Could you restate, word for word, the line that has "left eye: (933, 1024)" and all lines following it through the end of the entries below?

Per-instance keypoint data:
——

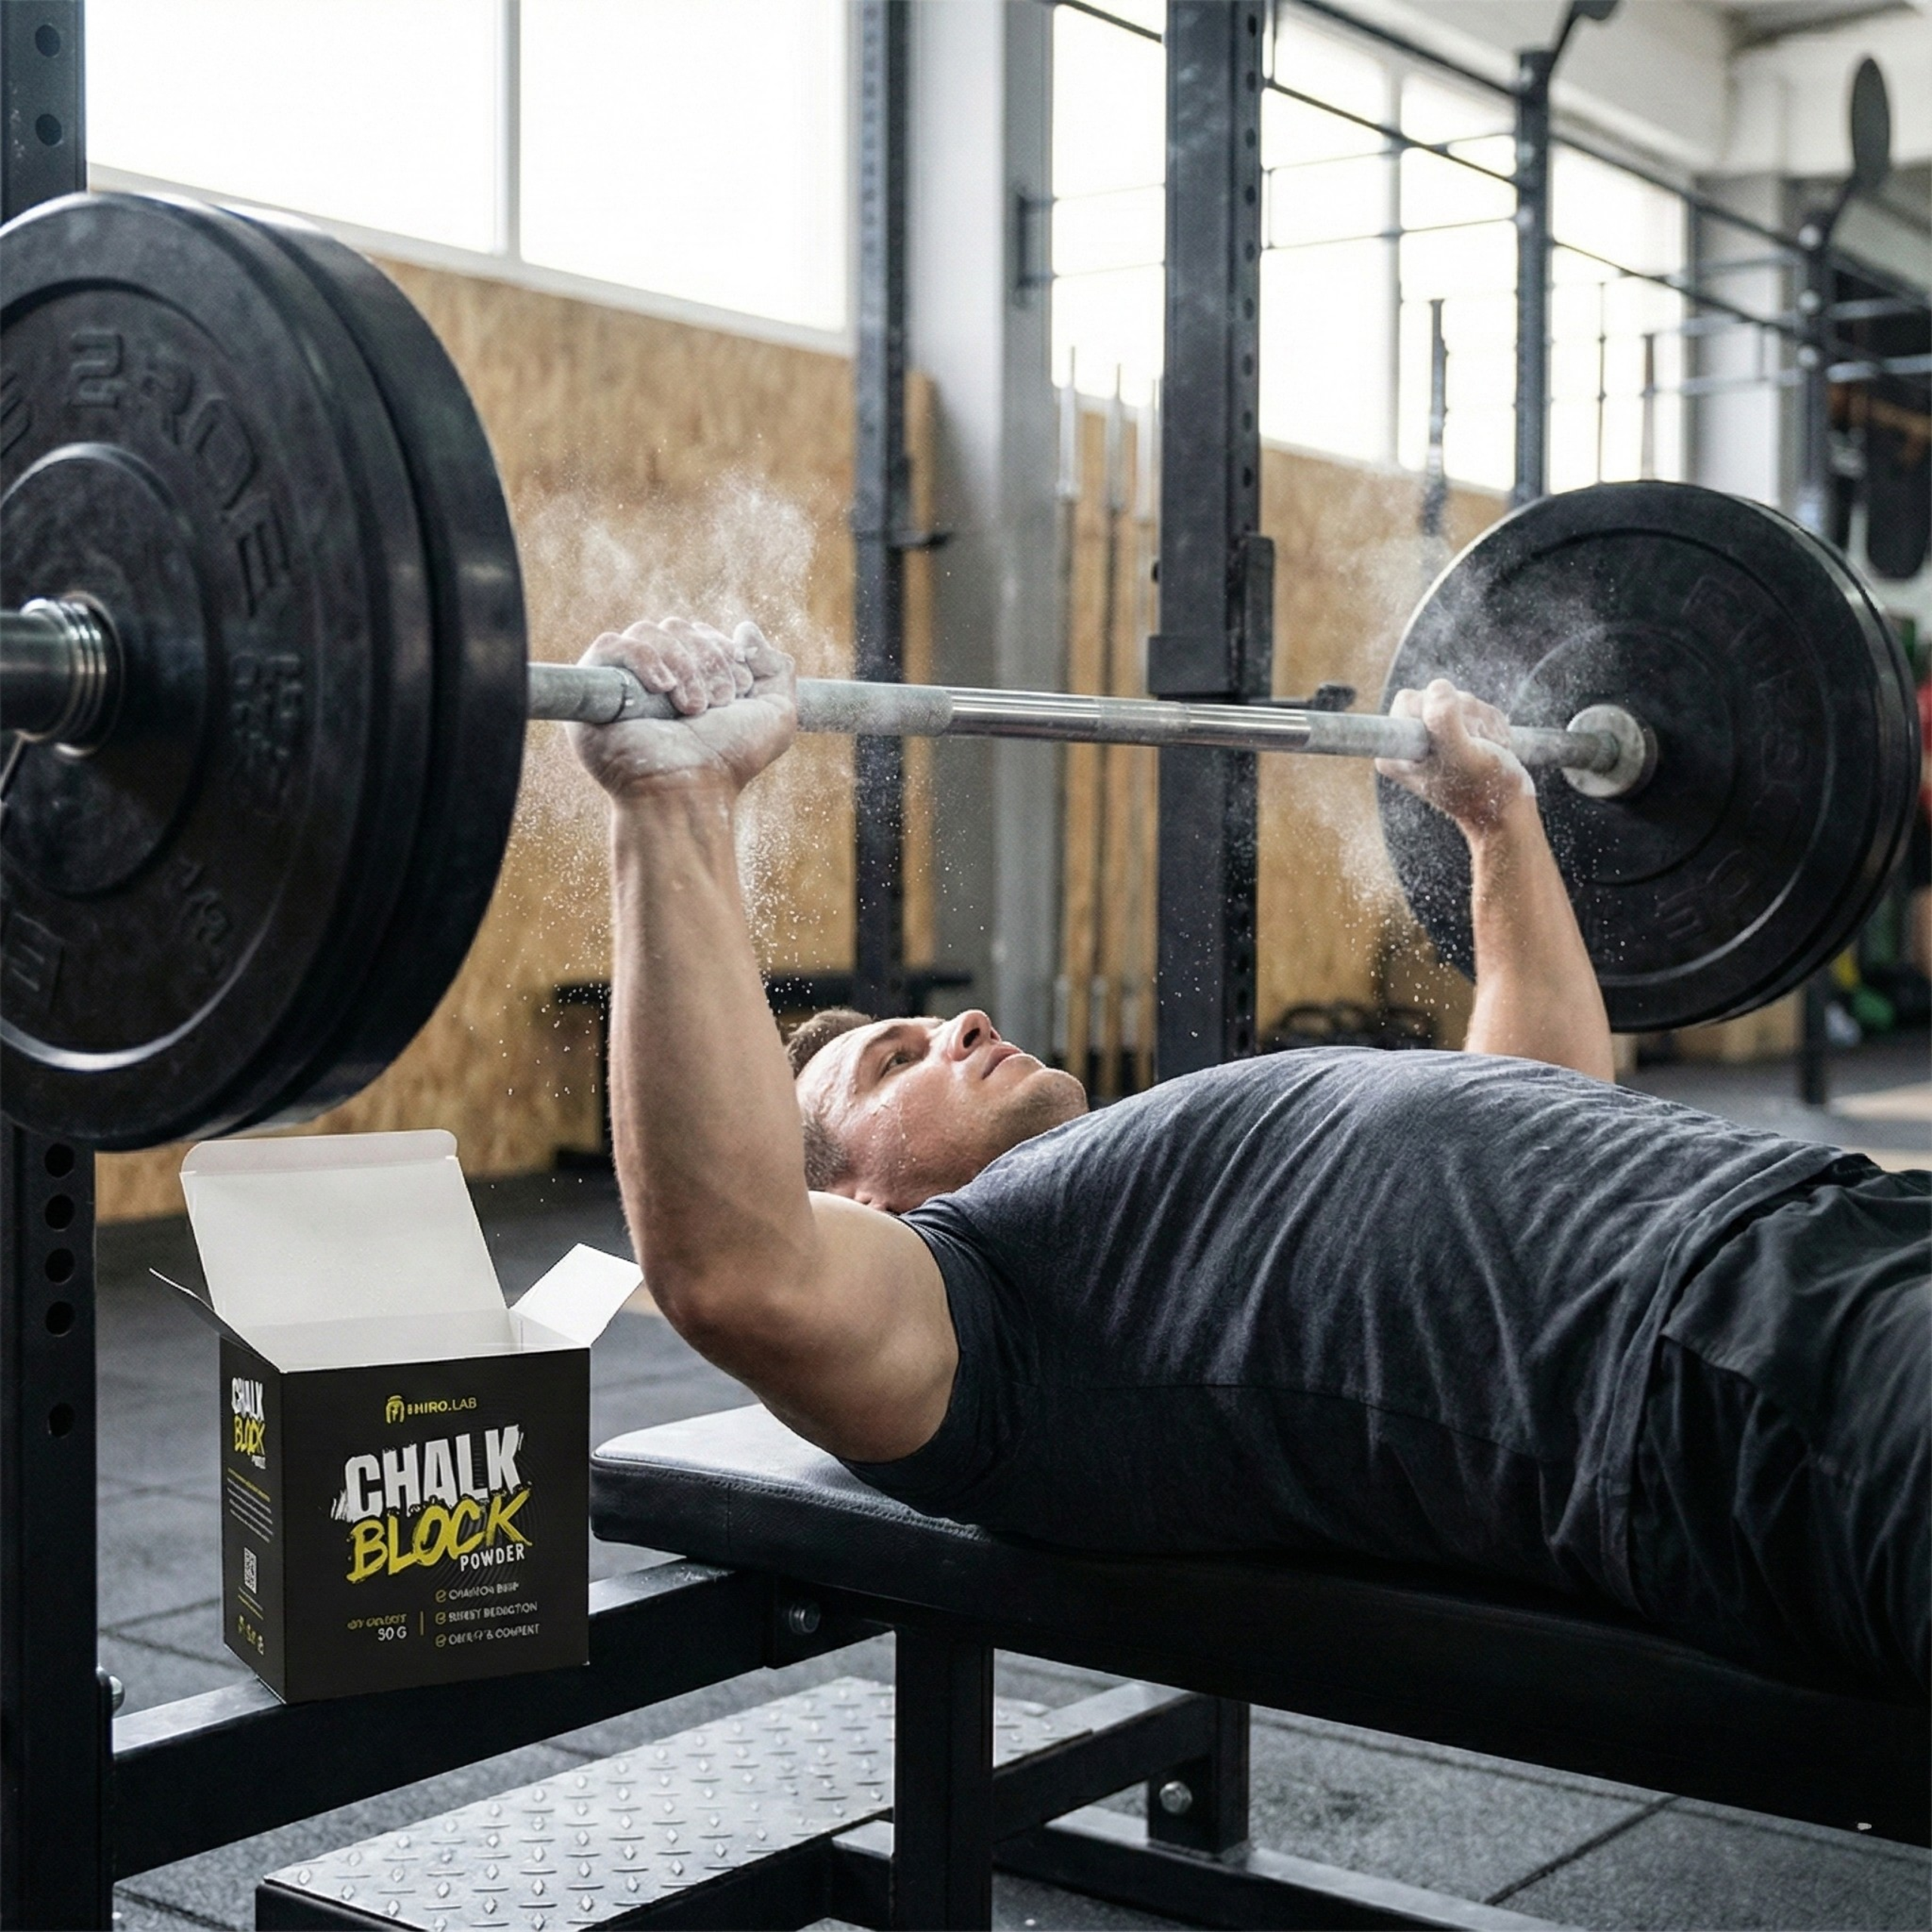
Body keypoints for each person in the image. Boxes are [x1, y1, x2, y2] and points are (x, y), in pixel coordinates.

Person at [571, 616, 1928, 1702]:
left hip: (1826, 1230)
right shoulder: (979, 1319)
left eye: (933, 1024)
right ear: (850, 1201)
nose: (962, 1026)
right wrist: (674, 805)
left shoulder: (1140, 1192)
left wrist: (1498, 820)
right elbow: (741, 1272)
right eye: (895, 1064)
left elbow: (1541, 1096)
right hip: (1722, 1373)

——

▸ **Solution to this problem**:
left eye: (933, 1024)
right ear: (850, 1201)
nose: (962, 1026)
right wrist: (674, 805)
left shoulder: (1140, 1192)
left wrist: (1498, 820)
right elbow: (741, 1272)
right eye: (895, 1064)
left elbow: (1541, 1096)
right hip: (1722, 1373)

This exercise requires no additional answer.